To learn more about this command, run
txcl main generate-config --help
In this example, you will train a FastText classifier on the AG's News Topic Classification Dataset example data.
- Go to
path/to/text-classification/test
on your machine
cd path/to/text-classification/test
- Check out the data
head -n 10 data/ag-news/all.csv
You should see something like this
label | text |
---|---|
2 | Finish line is in sight for Martin |
1 | Blair backs India's quest for permanent seat on UN Security Council (AFP) |
3 | "Ford Expands Recall of SUVs to 600,000" |
The dataset contains 4 types of labels:
- 1 = World
- 2 = Sports
- 3 = Business
- 4 = Sci/Tech
Note: It is important that the CSV files (train, validation and test) have columns named text
and label
.
- Check out the configs (preprocessing and training)

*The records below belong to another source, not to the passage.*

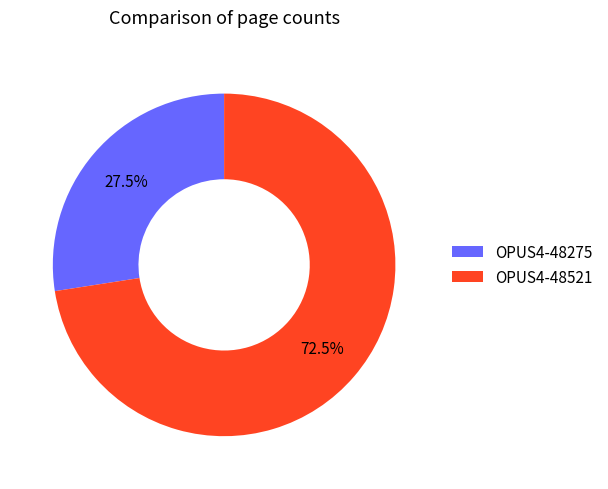

Approximately how many times larger is the value at OPUS4-48521 compared to OPUS4-48275?

2.6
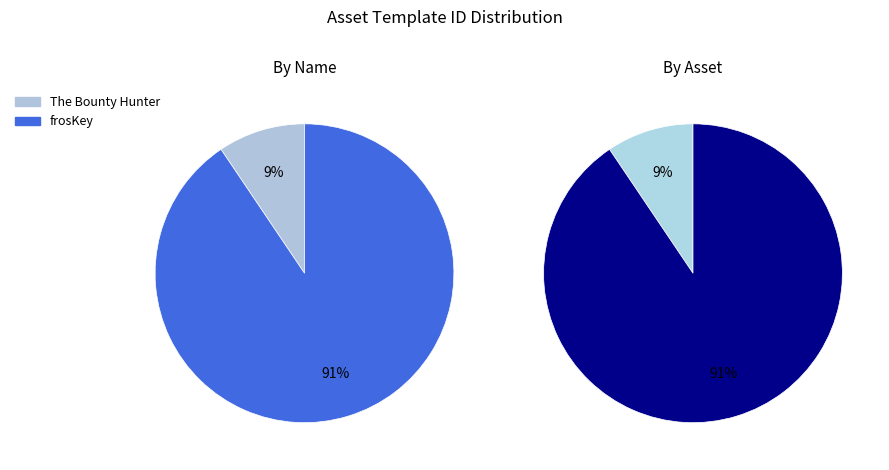

Combined, what portion of the pie is frosKey and The Bounty Hunter?

100.0%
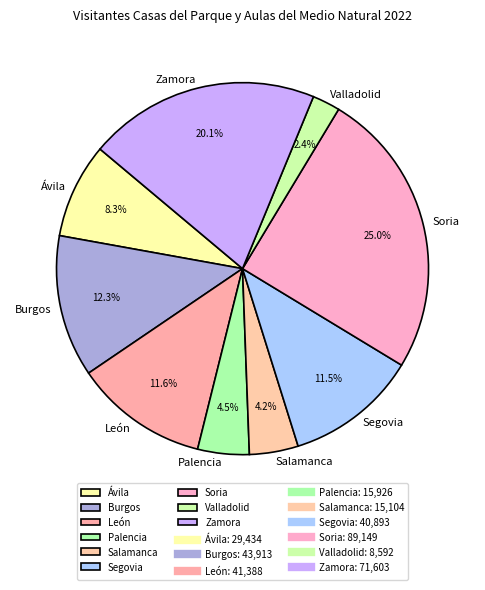

Does any single category account for the majority?

No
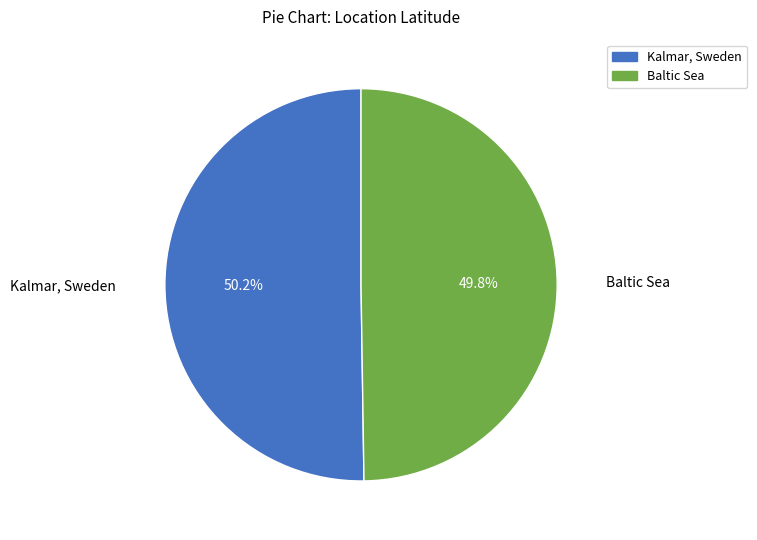

Rank the categories by value from highest to lowest.

Kalmar, Sweden, Baltic Sea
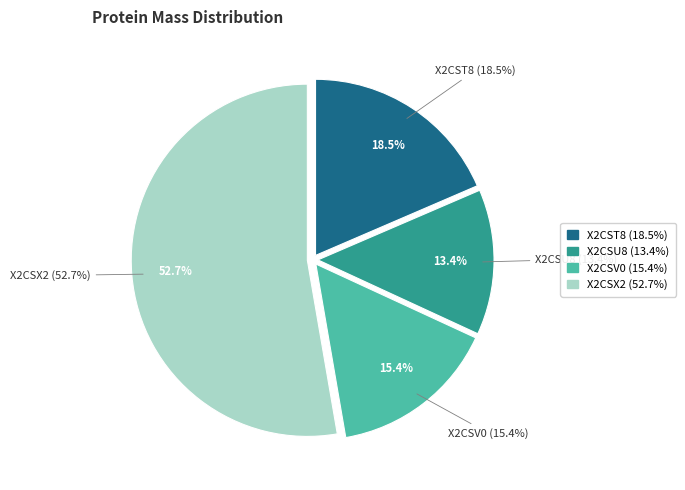

To the nearest percent, what percentage of the pie is tr|X2CSV0|X2CSV0_9CAUD?

15%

cat configs/cli/config.preprocess.ag-news.json
cat configs/cli/config.train.ag-news.json
- Preprocess the data
txcl main preprocess -c configs/cli/config.preprocess.ag-news.json
You can find your preprocessed data along with an exhaustive config file and label mapping in .output/preprocess_standardize
.
- Train a model
Running this command trains and then automatically evaluates the model on the test set. If no
-c
option is given, it will look for a file calledconfig.json
in the current folder.
txcl main train -c configs/cli/config.train.ag-news.json
The trained model's artefacts, performance scores and run logs can be found in ./output/train_fasttext_lr_0.05_ws_3
, train_fasttext_lr_0.005_ws_3
, train_fasttext_lr_0.05_ws_5
and train_fasttext_lr_0.005_ws_
.
- View the results After training you can enter your output folder and run the list runs command
cd output
txcl main ls
to get a list of all trained models.
Output:
List runs
---------
- Mode: Validation
- Pattern: *
f1_macro precision_macro recall_macro accuracy
name
train_fasttext_lr_0.005_ws_5 0.860970 0.861144 0.861245 0.860972
train_fasttext_lr_0.005_ws_3 0.860365 0.860538 0.860666 0.860384
train_fasttext_lr_0.05_ws_3 0.861411 0.861472 0.861625 0.861364
train_fasttext_lr_0.05_ws_5 0.860968 0.861013 0.861198 0.860933
- Test the model of your choice After you finish the fine-tuning process, pick your best model and test it with
cd ..
txcl main test -r output/train_fasttext_lr_0.05_ws_3
Feel free to add new text classification models to this. All trained models inherit from a BaseModel
class defined under models/
. It contains a blueprint of which methods any new model should implement.